→ WORK TO BE COMPLETED
When the records are reproduced, each one must match exactly, and no picture may be kept.

→ DATA EXTRACT
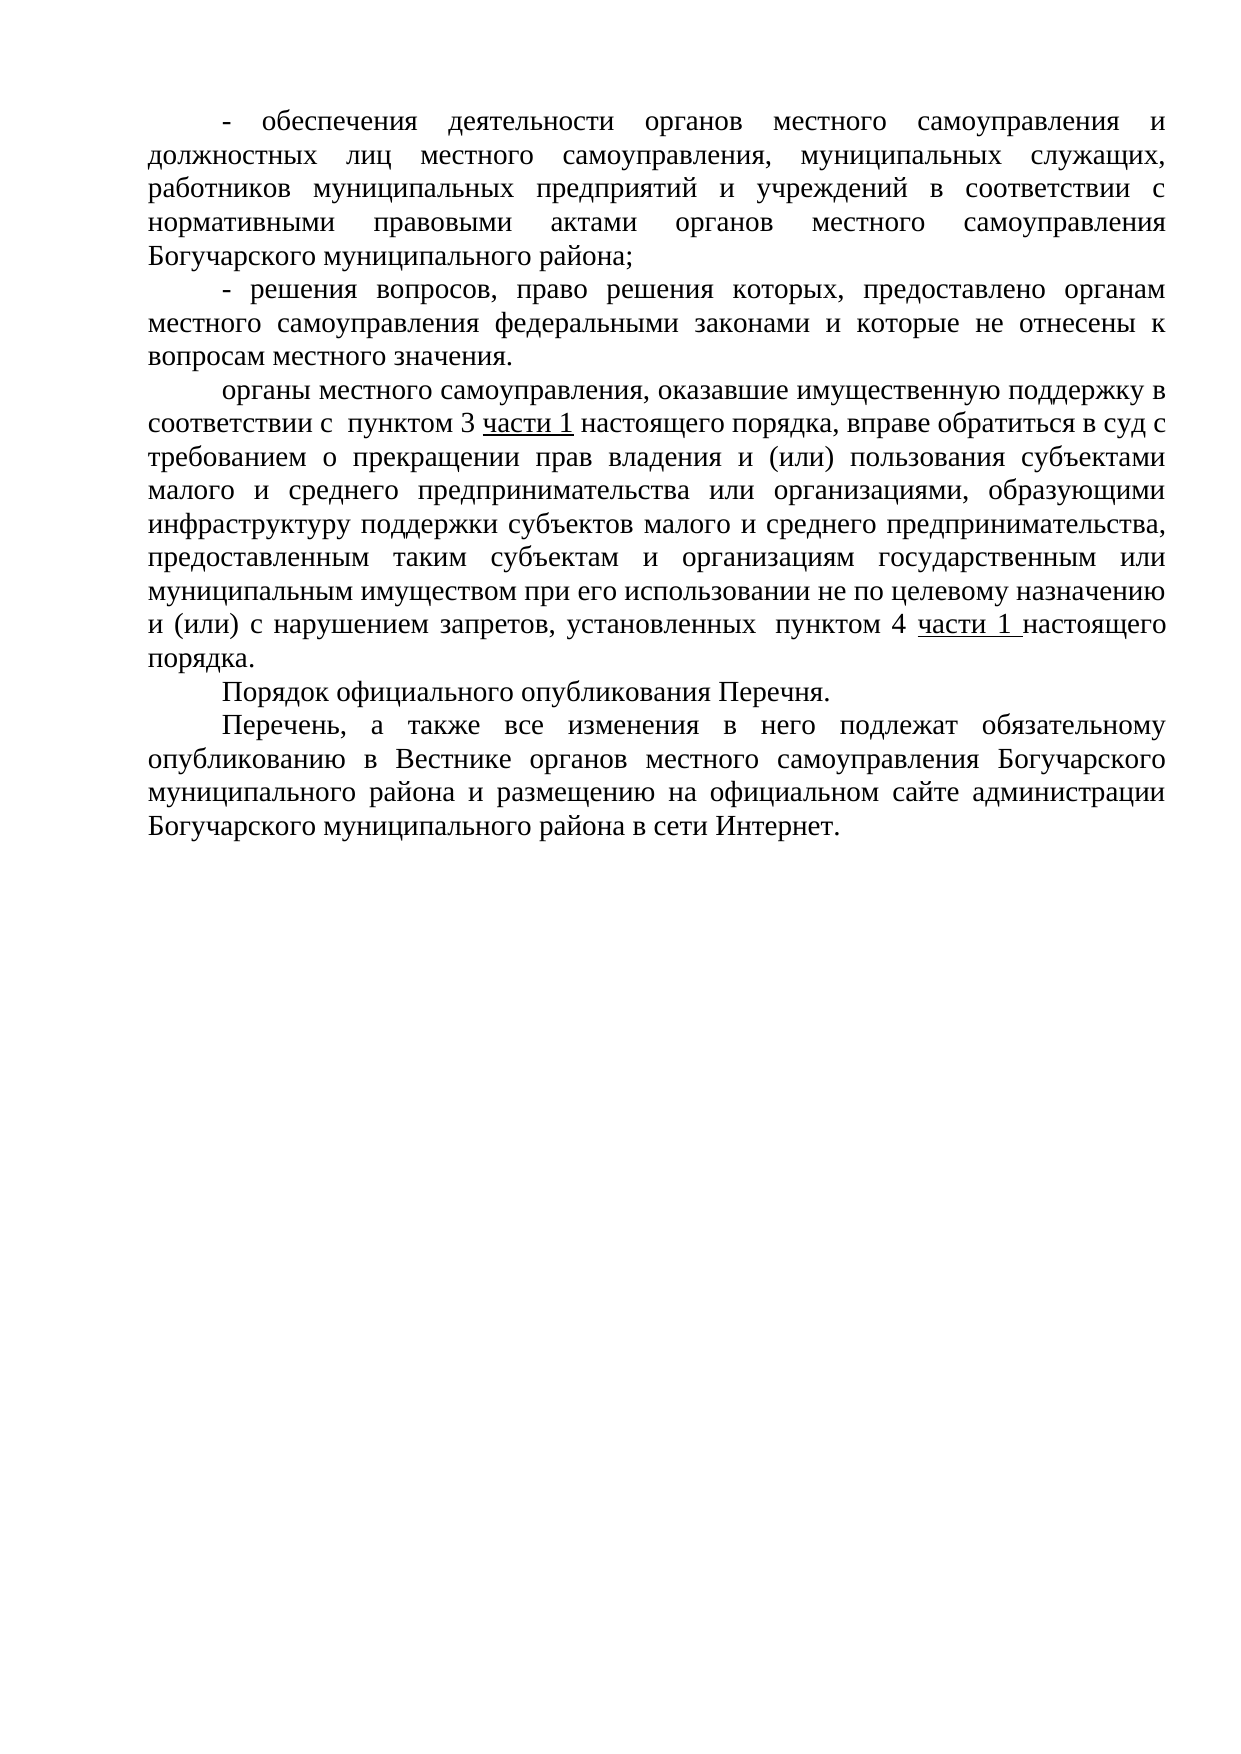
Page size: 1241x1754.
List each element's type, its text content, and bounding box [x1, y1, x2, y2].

text органы местного самоуправления, оказавшие имущественную поддержку в соответствии с пунктом 3 части 1 настоящего порядка, вправе обратиться в суд с требованием о прекращении прав владения и (или) пользования субъектами малого и среднего предпринимательства или организациями, образующими инфраструктуру поддержки субъектов малого и среднего предпринимательства, предоставленным таким субъектам и организациям государственным или муниципальным имуществом при его использовании не по целевому назначению и (или) с нарушением запретов, установленных пунктом 4 части 1 настоящего порядка. [148, 372, 1167, 674]
text - обеспечения деятельности органов местного самоуправления и должностных лиц местного самоуправления, муниципальных служащих, работников муниципальных предприятий и учреждений в соответствии с нормативными правовыми актами органов местного самоуправления Богучарского муниципального района; [148, 103, 1167, 271]
text - решения вопросов, право решения которых, предоставлено органам местного самоуправления федеральными законами и которые не отнесены к вопросам местного значения. [148, 271, 1167, 372]
text Порядок официального опубликования Перечня. [148, 674, 1167, 707]
text Перечень, а также все изменения в него подлежат обязательному опубликованию в Вестнике органов местного самоуправления Богучарского муниципального района и размещению на официальном сайте администрации Богучарского муниципального района в сети Интернет. [148, 707, 1167, 841]
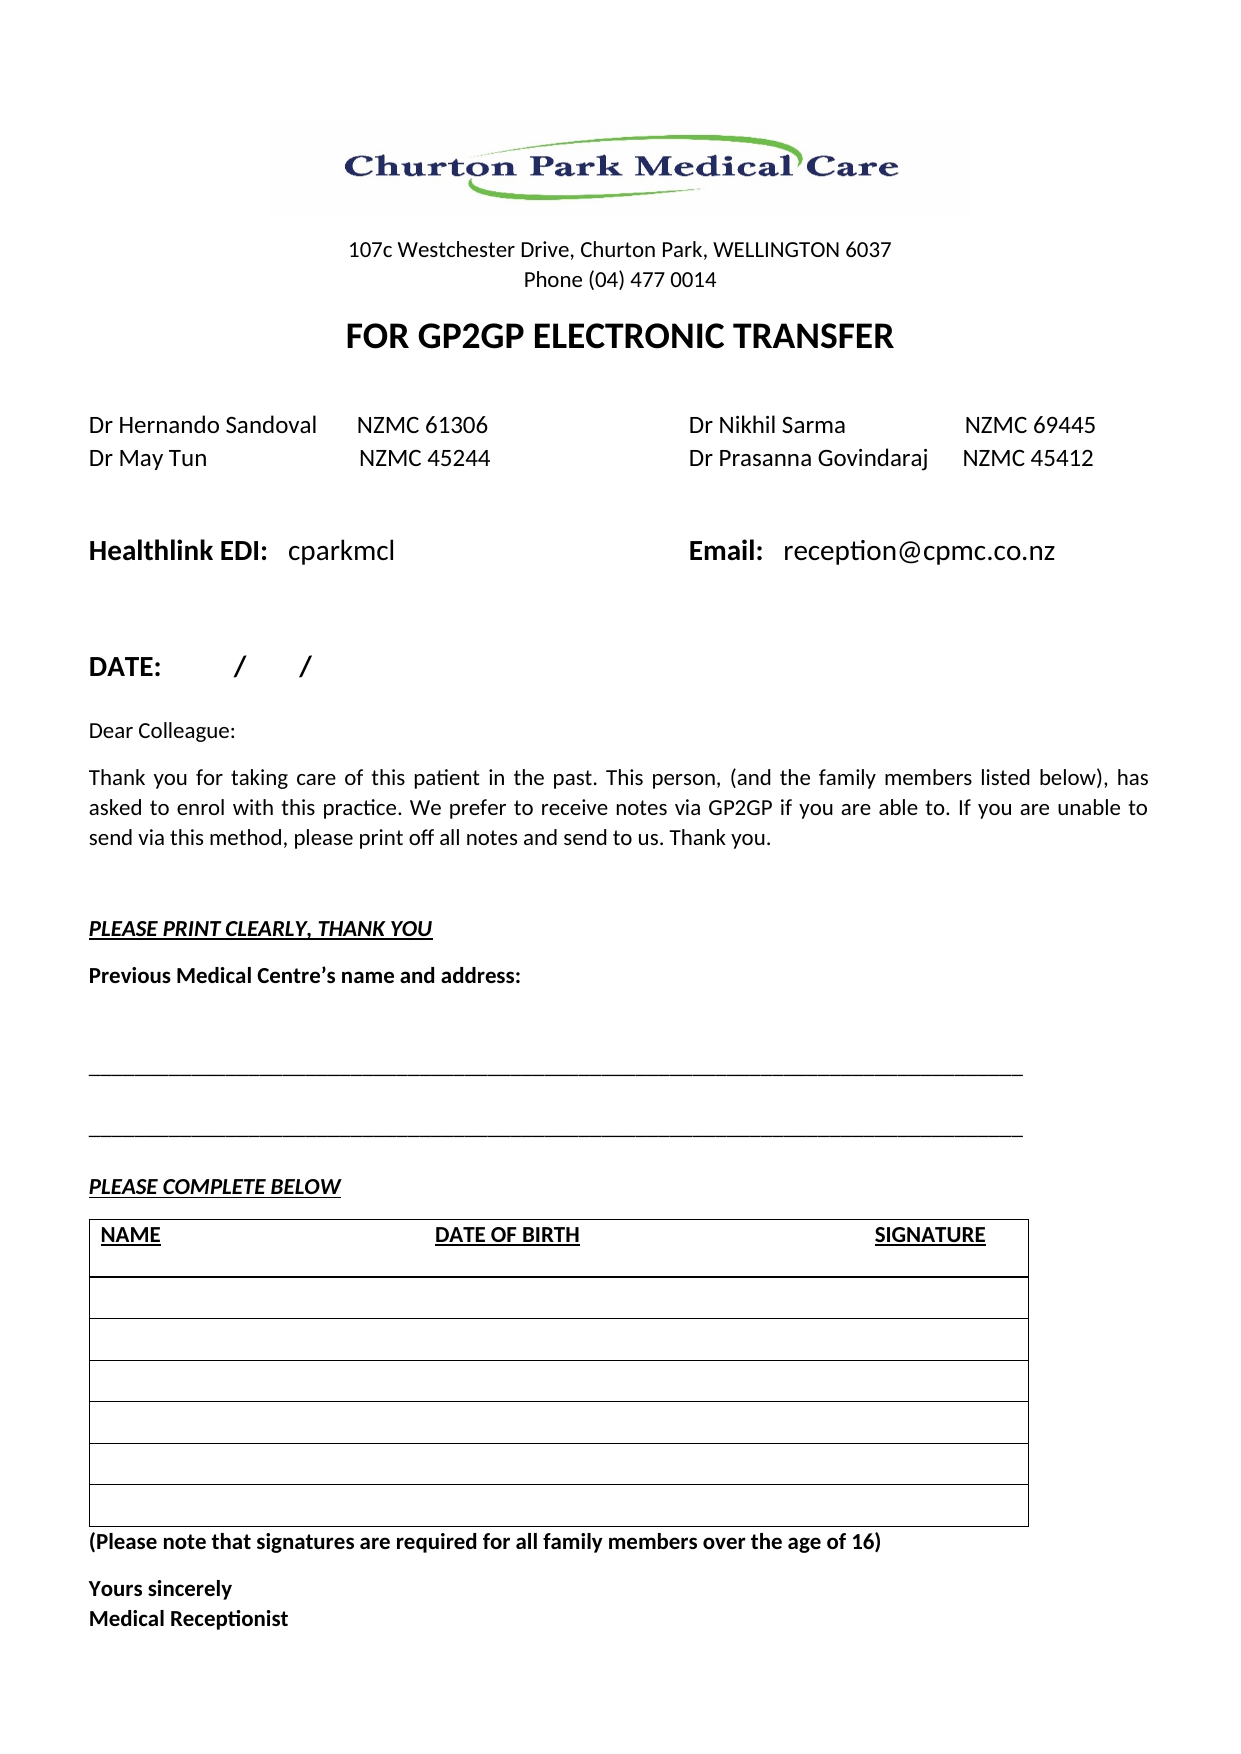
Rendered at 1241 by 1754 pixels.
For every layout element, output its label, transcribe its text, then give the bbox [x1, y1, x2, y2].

→ SOLUTION TO THIS PROBLEM
Page size: 1241x1754.
List each element's type, its text content, and bounding box [x1, y1, x2, y2].

text органы местного самоуправления, оказавшие имущественную поддержку в соответствии с пунктом 3 части 1 настоящего порядка, вправе обратиться в суд с требованием о прекращении прав владения и (или) пользования субъектами малого и среднего предпринимательства или организациями, образующими инфраструктуру поддержки субъектов малого и среднего предпринимательства, предоставленным таким субъектам и организациям государственным или муниципальным имуществом при его использовании не по целевому назначению и (или) с нарушением запретов, установленных пунктом 4 части 1 настоящего порядка. [148, 372, 1167, 674]
text - обеспечения деятельности органов местного самоуправления и должностных лиц местного самоуправления, муниципальных служащих, работников муниципальных предприятий и учреждений в соответствии с нормативными правовыми актами органов местного самоуправления Богучарского муниципального района; [148, 103, 1167, 271]
text - решения вопросов, право решения которых, предоставлено органам местного самоуправления федеральными законами и которые не отнесены к вопросам местного значения. [148, 271, 1167, 372]
text Порядок официального опубликования Перечня. [148, 674, 1167, 707]
text Перечень, а также все изменения в него подлежат обязательному опубликованию в Вестнике органов местного самоуправления Богучарского муниципального района и размещению на официальном сайте администрации Богучарского муниципального района в сети Интернет. [148, 707, 1167, 841]
Rendered at 1241 by 1754 pixels.
For every layout element, output its label, transcribe its text, then give the bbox [x1, y1, x2, y2].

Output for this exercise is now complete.